Adobe has announced the abandonment of its acquisition of Figma owing to a lack of confidence in getting regulatory approval for anti-trust reasons.
Along with IPOs, strategic acquisitions are the major source of financial return for investors in startups. Fewer acquisitions (especially big acquisitions) means lower returns for investors. Lower returns mean negative pressure on startup investment and negative pressure on the formation of new businesses in general.
Blocking acquisitions is a blunt instrument for addressing anti-trust issues because it throttles the incentives that are there for startups to exist in the first place. It’s not just about startups; blocking acquisitions throttles incentives for business investment in general.
The only long term solution to anti-trust problems is to have a system that incentivises new players.
Any anti-trust action to block acquisitions today should account for its effect on the formation and investment in future businesses. This is because anti-trust is about benefiting consumers, and consumers are best served by a long term environment that incentivises new business creation and competition.
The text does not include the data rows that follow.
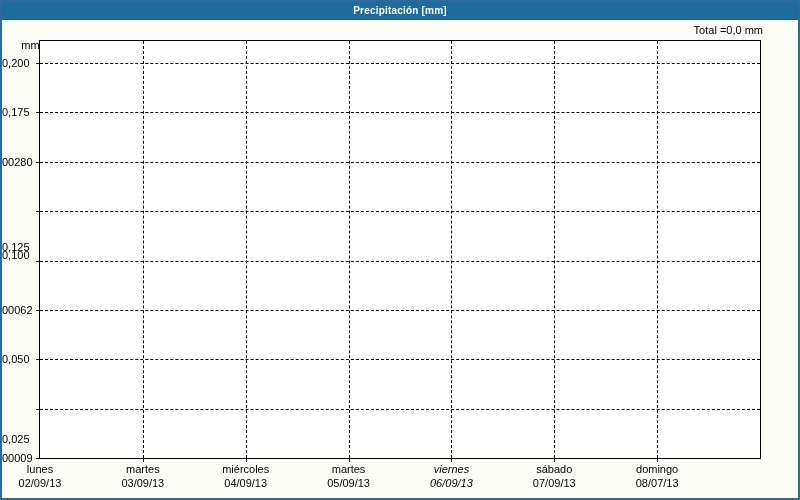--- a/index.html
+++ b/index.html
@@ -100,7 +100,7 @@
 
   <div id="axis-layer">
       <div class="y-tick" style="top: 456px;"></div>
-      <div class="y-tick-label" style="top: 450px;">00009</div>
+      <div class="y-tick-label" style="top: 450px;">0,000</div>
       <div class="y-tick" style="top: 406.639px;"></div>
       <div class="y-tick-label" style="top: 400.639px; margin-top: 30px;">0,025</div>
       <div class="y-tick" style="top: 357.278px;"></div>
I’m excited about the future of Figma, who have excellent products and a young and incredibly capable founder, Dylan Field. My guess is that Figma will do very well.
Yet, to focus on this, or on the breakup fee that will be received by Figma, misses the point.
There has been a real change of expectations around what is possible with acquisitions and that is long term headwind for business formation and for a competitive and diverse marketplace for consumers.
- In addition to IPOs, one can include financial acquisitions, e.g. by private equity
2. “new players” can include new product lines or divisions of existing companies. The incentives provided by the possibility of acquisition are also real for them and their investors/owners.